Bereitschaft (310): Offenheit für Neues. Die Bereitschaft, Verantwortung zu übernehmen, zu lernen, sich zu entwickeln. Menschen auf dieser Ebene sind produktiv und lösungsorientiert.

Akzeptanz (350): Die Erkenntnis, dass Du selbst die Quelle Deiner Erfahrung bist. Nicht die Umstände bestimmen Dein Leben, sondern Deine Reaktion darauf. Das ist ein fundamentaler Wechsel.

Vernunft (400): Die Ebene der Wissenschaft, der Logik, des klaren Denkens. Enormer Nutzen für die Welt, aber begrenzt durch den Verstand. Vernunft allein führt nicht zu den höchsten Zuständen.

Liebe (500): Nicht romantische Liebe, sondern bedingungslose. Ein Zustand, in dem das Herz die Führung übernimmt. Menschen auf dieser Ebene sehen das Beste in anderen, ohne naiv zu sein.

Frieden (600): Tiefer innerer Frieden, unabhängig von äußeren Umständen. Extrem selten laut Hawkins. Die Welt wird als vollkommen erlebt, so wie sie ist.

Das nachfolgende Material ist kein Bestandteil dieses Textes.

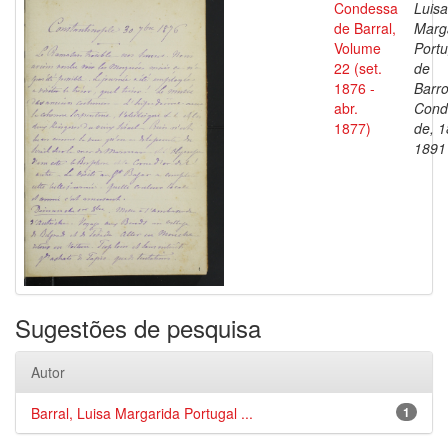
Condessa
Luisa
de Barral,
Marg
Volume
Portu
22 (set.
de
1876 -
Barro
abr.
Cond
1877)
de, 1
1891
Sugestões de pesquisa
Autor
Barral, Luisa Margarida Portugal ...
1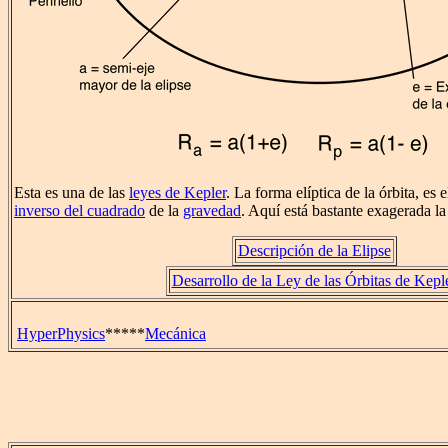
Esta es una de las
leyes de Kepler
. La forma elíptica de la órbita, es 
inverso del cuadrado
de la
gravedad
. Aquí está bastante exagerada l
Descripción de la Elipse
Desarrollo de la Ley de las Órbitas de Kepl
HyperPhysics
*****
Mecánica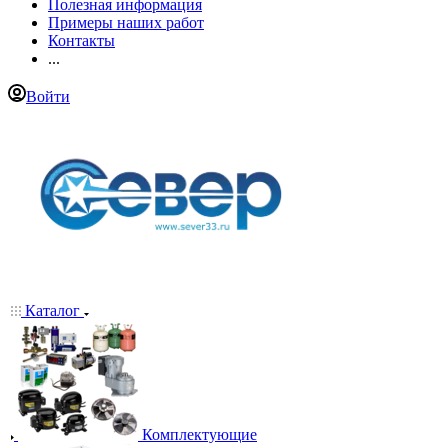
Полезная информация
Примеры наших работ
Контакты
...
Войти
Каталог
Комплектующие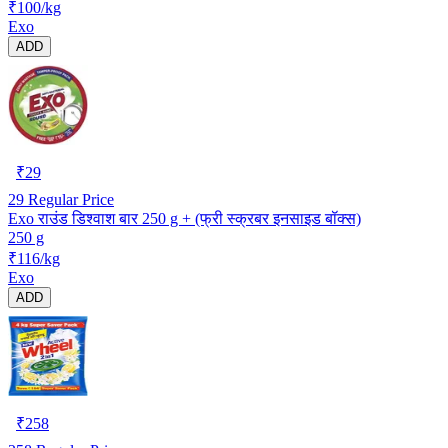
₹100/kg
Exo
ADD
₹
29
29
Regular Price
Exo राउंड डिश्वाश बार 250 g + (फ्री स्क्रबर इनसाइड बॉक्स)
250 g
₹116/kg
Exo
ADD
₹
258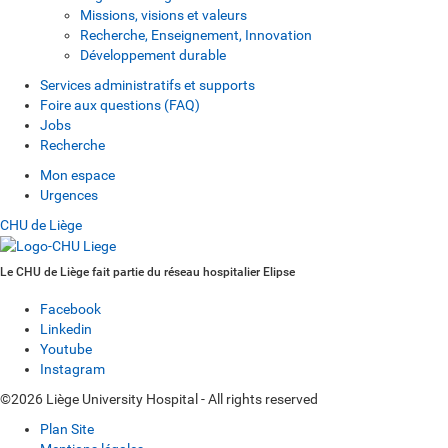
Missions, visions et valeurs
Recherche, Enseignement, Innovation
Développement durable
Services administratifs et supports
Foire aux questions (FAQ)
Jobs
Recherche
Mon espace
Urgences
CHU de Liège
Le CHU de Liège fait partie du réseau hospitalier Elipse
Facebook
Linkedin
Youtube
Instagram
©2026 Liège University Hospital - All rights reserved
Plan Site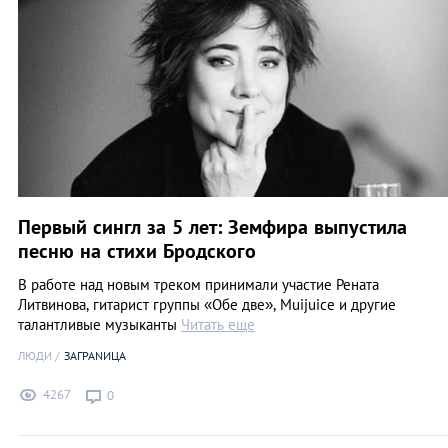
Первый сингл за 5 лет: Земфира выпустила
песню на стихи Бродского
В работе над новым треком принимали участие Рената
Литвинова, гитарист группы «Обе две», Muijuice и другие
талантливые музыканты
Читать еще
ЛЮДИ
ЗАГРАNИЦА
4267
0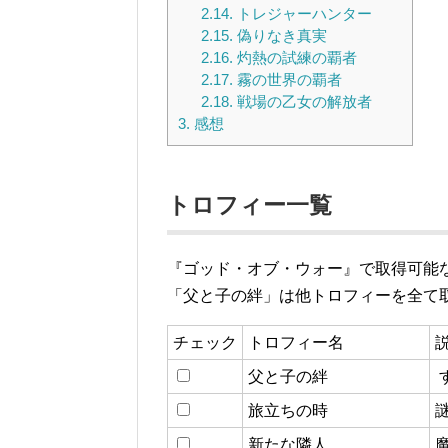
2.14.
トレジャーハンター
2.15.
偽りなき真実
2.16.
灼熱の試練の覇者
2.17.
霧の世界の覇者
2.18.
戦場の乙女の解放者
3.
感想
トロフィー一覧
『ゴッド・オブ・ウォー』で取得可能
「父と子の絆」は他トロフィーを全て
チェック
トロフィー名
父と子の絆
旅立ちの時
新たな隣人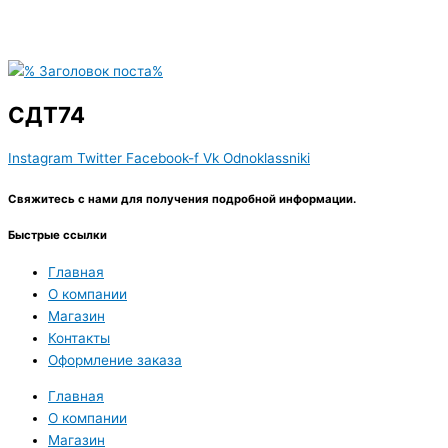
СДТ74
Instagram
Twitter
Facebook-f
Vk
Odnoklassniki
Свяжитесь с нами для получения подробной информации.
Быстрые ссылки
Главная
О компании
Магазин
Контакты
Оформление заказа
Главная
О компании
Магазин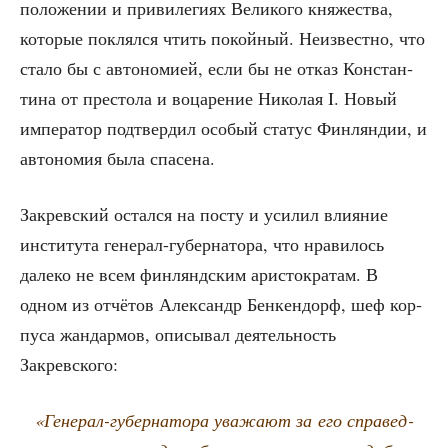
поло­же­нии и при­ви­ле­ги­ях Вели­ко­го кня­же­ства,
кото­рые поклял­ся чтить покой­ный. Неиз­вест­но, что
ста­ло бы с авто­но­ми­ей, если бы не отказ Кон­стан­
ти­на от пре­сто­ла и воца­ре­ние Нико­лая I. Новый
импе­ра­тор под­твер­дил осо­бый ста­тус Фин­лян­дии, и
авто­но­мия была спасена.
Закрев­ский остал­ся на посту и уси­лил вли­я­ние
инсти­ту­та гене­рал-губер­на­то­ра, что нра­ви­лось
дале­ко не всем фин­лянд­ским ари­сто­кра­там. В
одном из отчё­тов Алек­сандр Бен­кен­дорф, шеф кор­
пу­са жан­дар­мов, опи­сы­вал дея­тель­ность
Закревского:
«Гене­рал-губер­на­то­ра ува­жа­ют за его спра­вед­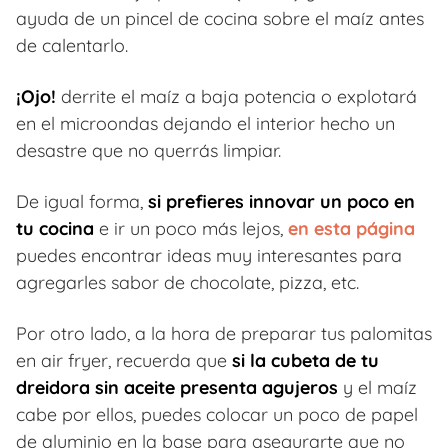
ayuda de un pincel de cocina sobre el maíz antes
de calentarlo.
¡Ojo!
derrite el maíz a baja potencia o explotará
en el microondas dejando el interior hecho un
desastre que no querrás limpiar.
De igual forma,
si prefieres innovar un poco en
tu cocina
e ir un poco más lejos,
en esta página
puedes encontrar ideas muy interesantes para
agregarles sabor de chocolate, pizza, etc.
Por otro lado, a la hora de preparar tus palomitas
en air fryer, recuerda que
si la cubeta de tu
dreidora sin aceite presenta agujeros
y el maíz
cabe por ellos, puedes colocar un poco de papel
de aluminio en la base para asegurarte que no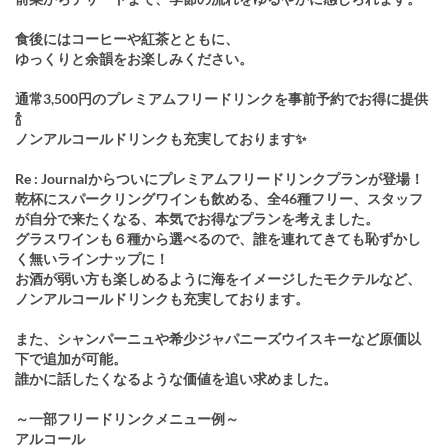
食後にはコーヒーや紅茶とともに、
ゆっくりと余韻をお楽しみください。
通常3,500円のプレミアムフリードリンクを事前予約でお得に提供
🍾
ノンアルコールドリンクも充実しております✨
Re : Journalからついにプレミアムフリードリンクプランが登場！
乾杯にスパークリングワインも飲める、全46種フリー、スタッフ
が自分で来たくなる、本気でお得なプランを考えました。
グラスワインも６種から選べるので、誰を連れてきても恥ずかし
く無いラインナップに！
お酒が弱い方も楽しめるように海をイメージしたモクテルなど、
ノンアルコールドリンクも充実しております。
また、シャンパーニュや希少ジャパニーズウイスキーなど原価以
下で追加が可能。
誰かに話したくなるような価値を追い求めました。
～一部フリードリンクメニュー例～
アルコール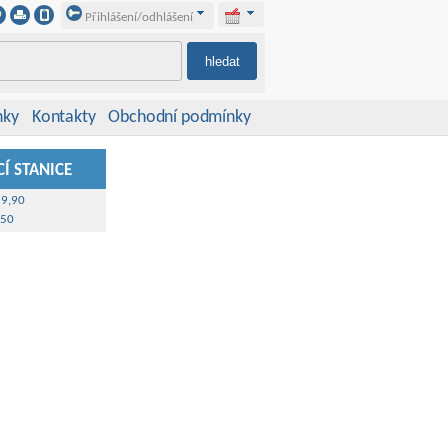
Přihlášení/odhlášení
nky
Kontakty
Obchodní podmínky
Í STANICE
39,90
,50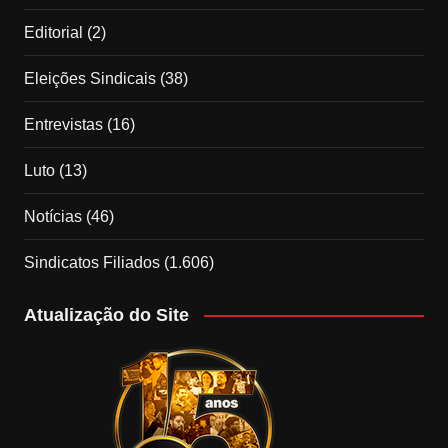
Editorial
(2)
Eleições Sindicais
(38)
Entrevistas
(16)
Luto
(13)
Notícias
(46)
Sindicatos Filiados
(1.606)
Atualização do Site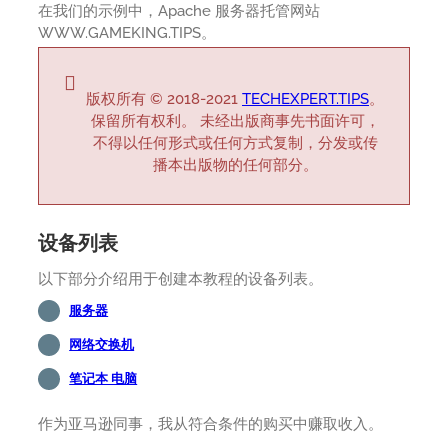
在我们的示例中，Apache 服务器托管网站
WWW.GAMEKING.TIPS。
版权所有 © 2018-2021
TECHEXPERT.TIPS
。
保留所有权利。 未经出版商事先书面许可，
不得以任何形式或任何方式复制，分发或传
播本出版物的任何部分。
设备列表
以下部分介绍用于创建本教程的设备列表。
服务器
网络交换机
笔记本 电脑
作为亚马逊同事，我从符合条件的购买中赚取收入。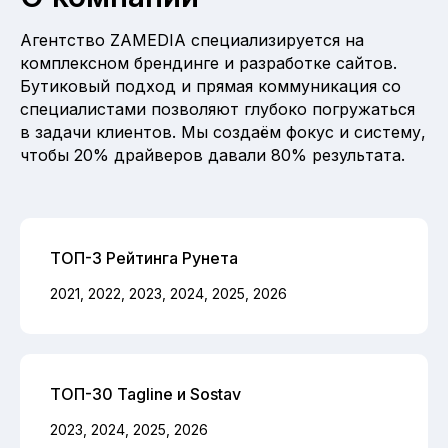
Агентство ZAMEDIA специализируется на
комплексном брендинге и разработке сайтов.
Бутиковый подход и прямая коммуникация со
специалистами позволяют глубоко погружаться
в задачи клиентов. Мы создаём фокус и систему,
чтобы 20% драйверов давали 80% результата.
ТОП-3 Рейтинга Рунета
2021, 2022, 2023, 2024, 2025, 2026
ТОП-30 Tagline и Sostav
2023, 2024, 2025, 2026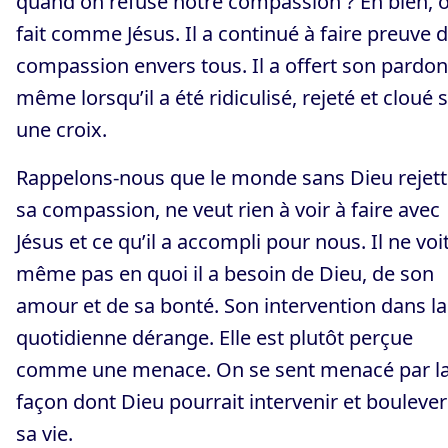
quand on refuse notre compassion ? Eh bien, 
fait comme Jésus. Il a continué à faire preuve 
compassion envers tous. Il a offert son pardon
même lorsqu’il a été ridiculisé, rejeté et cloué 
une croix.
Rappelons-nous que le monde sans Dieu rejet
sa compassion, ne veut rien à voir à faire avec
Jésus et ce qu’il a accompli pour nous. Il ne voi
même pas en quoi il a besoin de Dieu, de son
amour et de sa bonté. Son intervention dans la
quotidienne dérange. Elle est plutôt perçue
comme une menace. On se sent menacé par l
façon dont Dieu pourrait intervenir et bouleve
sa vie.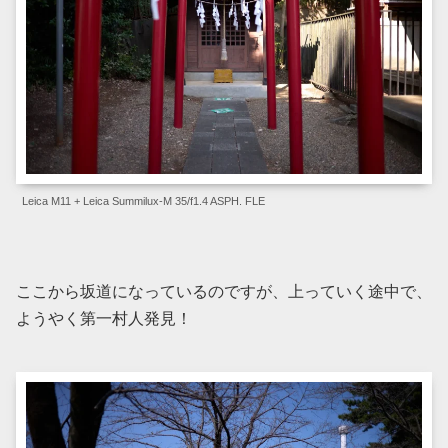
Leica M11 + Leica Summilux-M 35/f1.4 ASPH. FLE
ここから坂道になっているのですが、上っていく途中で、
ようやく第一村人発見！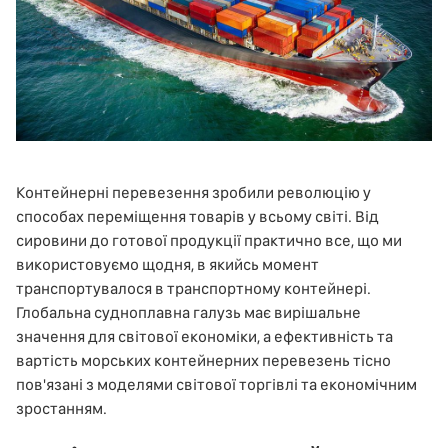
Контейнерні перевезення зробили революцію у
способах переміщення товарів у всьому світі. Від
сировини до готової продукції практично все, що ми
використовуємо щодня, в якийсь момент
транспортувалося в
транспортному контейнері
.
Глобальна судноплавна галузь має вирішальне
значення для світової економіки, а ефективність та
вартість морських контейнерних перевезень тісно
пов'язані з моделями світової торгівлі та економічним
зростанням.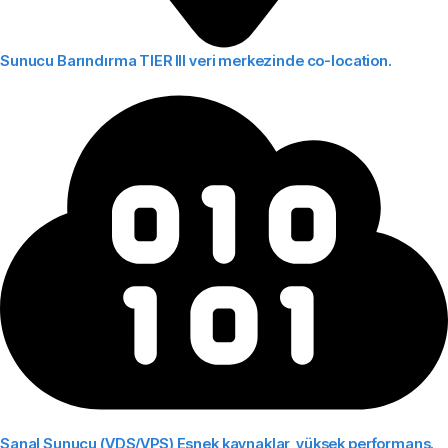
Sunucu Barındırma
TIER III veri merkezinde co-location.
Sanal Sunucu (VDS/VPS)
Esnek kaynaklar, yüksek performans.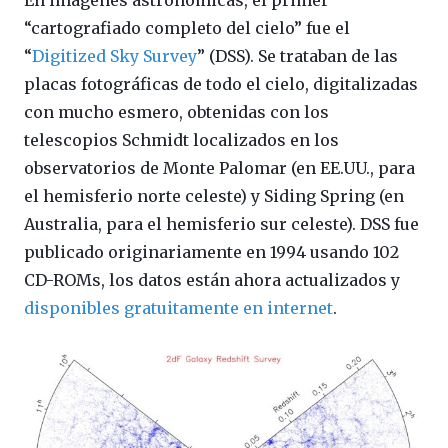
“cartografiado completo del cielo” fue el
“
Digitized Sky Survey
” (DSS). Se trataban de las
placas fotográficas de todo el cielo, digitalizadas
con mucho esmero, obtenidas con los
telescopios Schmidt localizados en los
observatorios de Monte Palomar (en EE.UU., para
el hemisferio norte celeste) y Siding Spring (en
Australia, para el hemisferio sur celeste). DSS fue
publicado originariamente en 1994 usando 102
CD-ROMs, los datos están ahora actualizados y
disponibles gratuitamente en internet
.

Erleuchtung (700-1000): Die höchsten Bewusstseinszustände. Hawkins ordnet hier historische Figuren wie Buddha, Jesus und Krishna ein. Für die meisten Menschen nicht als dauerhafter Zustand erreichbar, aber als Blitz möglich.

Wie erkennst Du Deine eigene Ebene?

Nicht durch einen Test. Sondern durch ehrliche Beobachtung. Frag Dich: Was ist mein vorherrschendes Lebensgefühl? Nicht in den besten Momenten und nicht in den schlimmsten. Sondern im Durchschnitt, im Alltag, wenn niemand zusieht.

Die meisten Menschen schwanken zwischen zwei bis drei Ebenen. Das ist normal. Ein Grundton, der manchmal nach oben und manchmal nach unten ausschlägt. Die Frage ist nicht, wo Du stehst. Die Frage ist, in welche Richtung Du Dich bewegst.

Sei dabei ehrlich mit Dir. Stolz tarnt sich gerne als Liebe. Angst tarnt sich gerne als Vorsicht. Apathie tarnt sich gerne als Gelassenheit. Die Ebenen sind so beschrieben, dass Selbsttäuschung auf jeder Stufe möglich ist.

Messung durch das Energiefeld

Es gibt noch einen anderen Weg. Jeder Bewusstseinszustand hat eine energetische Signatur, die sich im Energiefeld zeigt. Blockaden im Energiefeld korrelieren mit niedrigeren Zuständen. Freier Fluss mit höheren.

Ein Biofeldscan kann diese Signaturen lesen. Er gibt Dir keine Zahl auf der Hawkins-Skala. Aber er zeigt Dir, wo Deine Energie frei fließt und wo sie feststeckt. Und das ist oft die nützlichere Information. Denn mit einer Zahl kannst Du wenig anfangen. Mit dem Wissen, wo die Blockade sitzt, kannst Du arbeiten.

Die Bewusstseinsebenen nach Hawkins sind eine Landkarte. Nicht das Gelände selbst. Aber eine gute Landkarte hilft Dir, Dich zu orientieren. Und der erste Schritt ist immer derselbe: Hinschauen, wo Du tatsächlich stehst. Nicht, wo Du gerne stehen würdest.